Updated July 18, 2017 to include our review of the Home8 Video-Verified Home Security Alarm System. From smart light bulbs and thermostats that think for themselves to Bluetooth door locks, wireless security cameras, and all manner of sensors, today’s home technology can sound awfully sophisticated while actually being a messy hodgepodge of gizmos and apps. Whether you call it home automation or the connected home, installing all this stuff in your house is one thing. Getting it to work together smoothly and with a single user interface can be something entirely different.
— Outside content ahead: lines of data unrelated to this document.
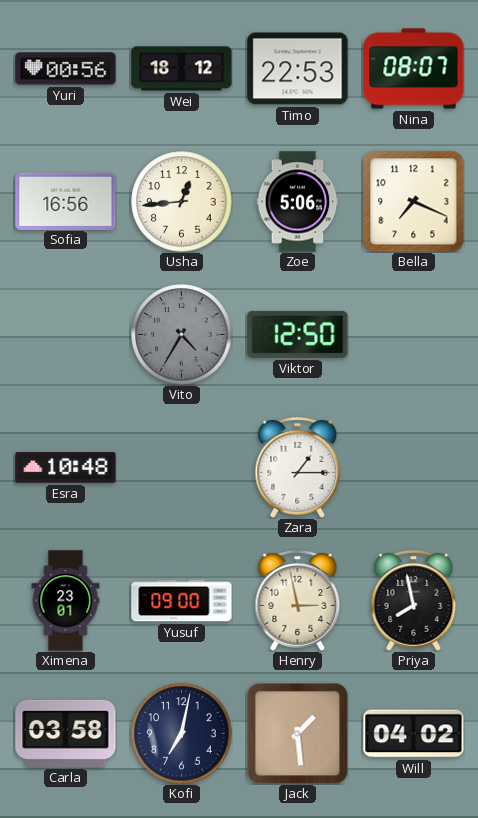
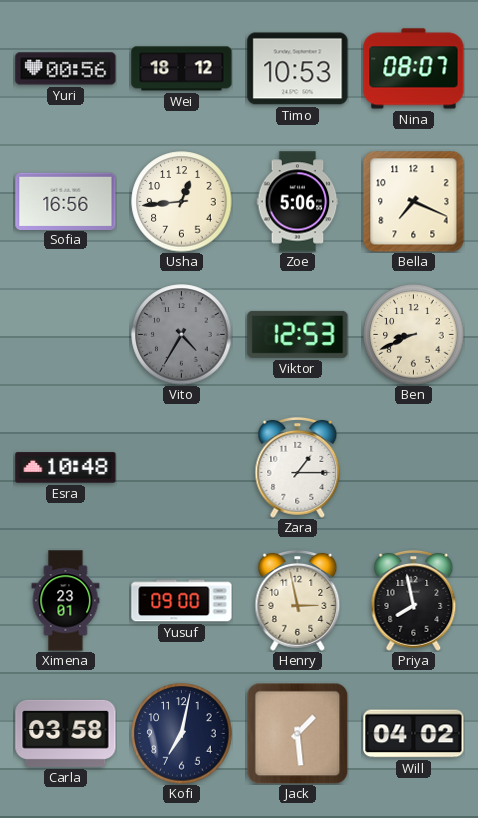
Timo: 22:53 -> 10:53
Viktor: 12:50 -> 12:53
Ben: none -> 8:41
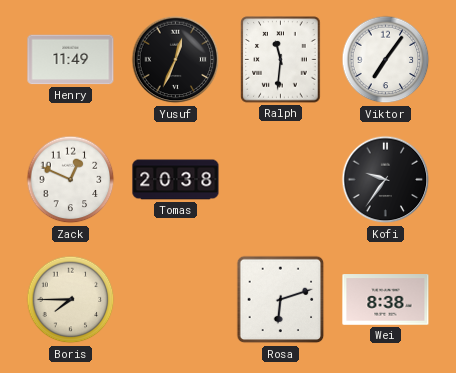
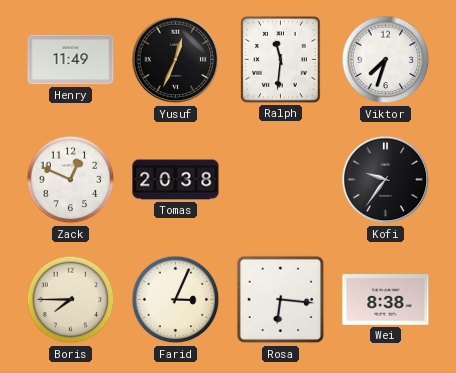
Viktor: 7:06 -> 7:33
Farid: none -> 3:04
Rosa: 6:12 -> 6:16
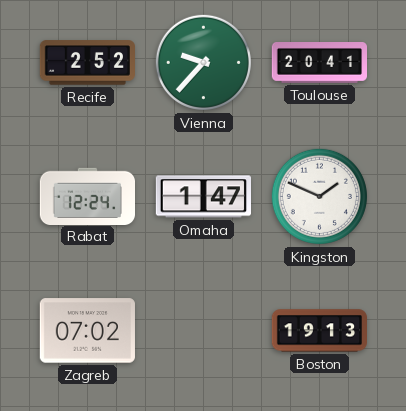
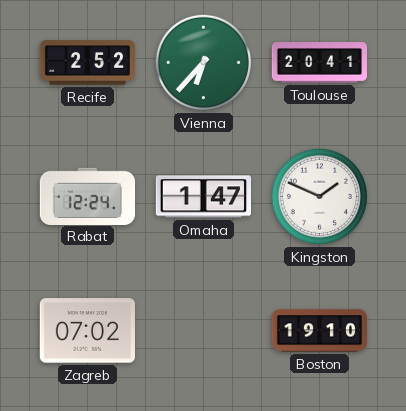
Vienna: 9:37 -> 6:37
Boston: 19:13 -> 19:10
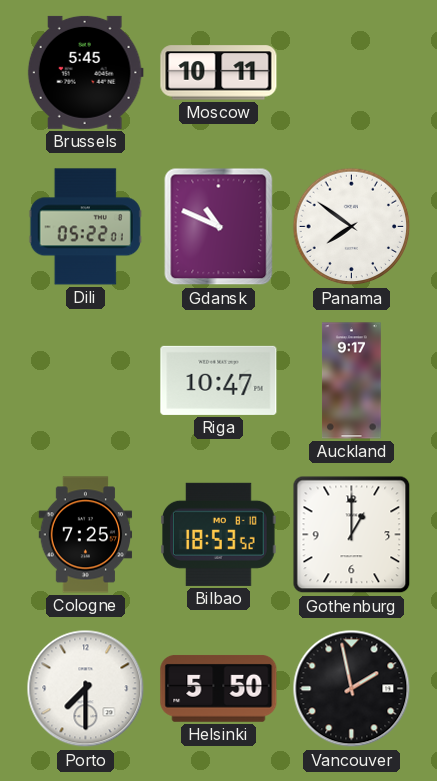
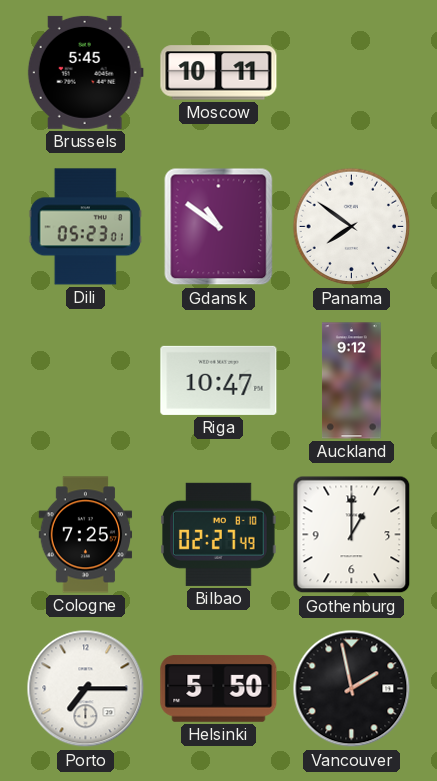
Dili: 05:22 -> 05:23
Gdansk: 10:49 -> 10:51
Auckland: 9:17 -> 9:12
Bilbao: 18:53 -> 02:27
Porto: 7:30 -> 7:15
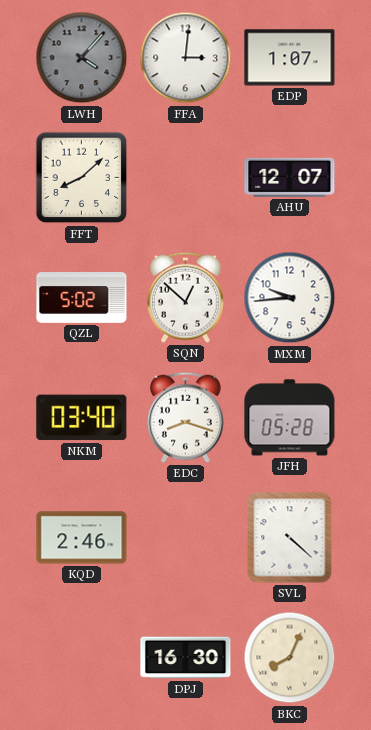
Here’s the essential gear to get you there, which we’ve separated into two categories: all-around smart home systems, which are designed to coordinate a wide variety of smart home products, and security-focused systems, which are built around sensors and sirens. You should also note that some of our picks are starter kits, consisting of a smart-home hub and a handful of devices, while others are just the hub. You’ll need to add the components you want to the latter, choosing from products certified by the hub manufacturer.
For breadth and depth of supported smart home products, you won’t find a smart home system that handles more than Samsung SmartThings. At its core is a small square box that plugs into your router (and Samsung’s Connect Home will soon eliminate that requirement by integrated a mesh router with a SmartThings hub). Through the SmartThings mobile app, you then start adding your various devices through its simple yet intuitive control system. These can be sensors or light bulbs that Samsung sells directly, or (more likely) you can choose from a vast number of products that boast “Works with SmartThings” compatibility.
Seemingly every major category is covered, including the Amazon Echo and Google Home, numerous major smart lighting products (including Philips and Sylvania gear), the Ring Video Doorbell, and a full 20 smart door locks. SmartThings can also integrate with your Samsung smart appliances—even the vacuum cleaner. If there’s a gap in SmartThings’ coverage, it’s a lack of (official) support for Nest products and relatively weak support for third-party security cameras (although third-party support code is often available if you’re willing to tinker). Otherwise it’s hard to find a smart market that SmartThings doesn’t play in.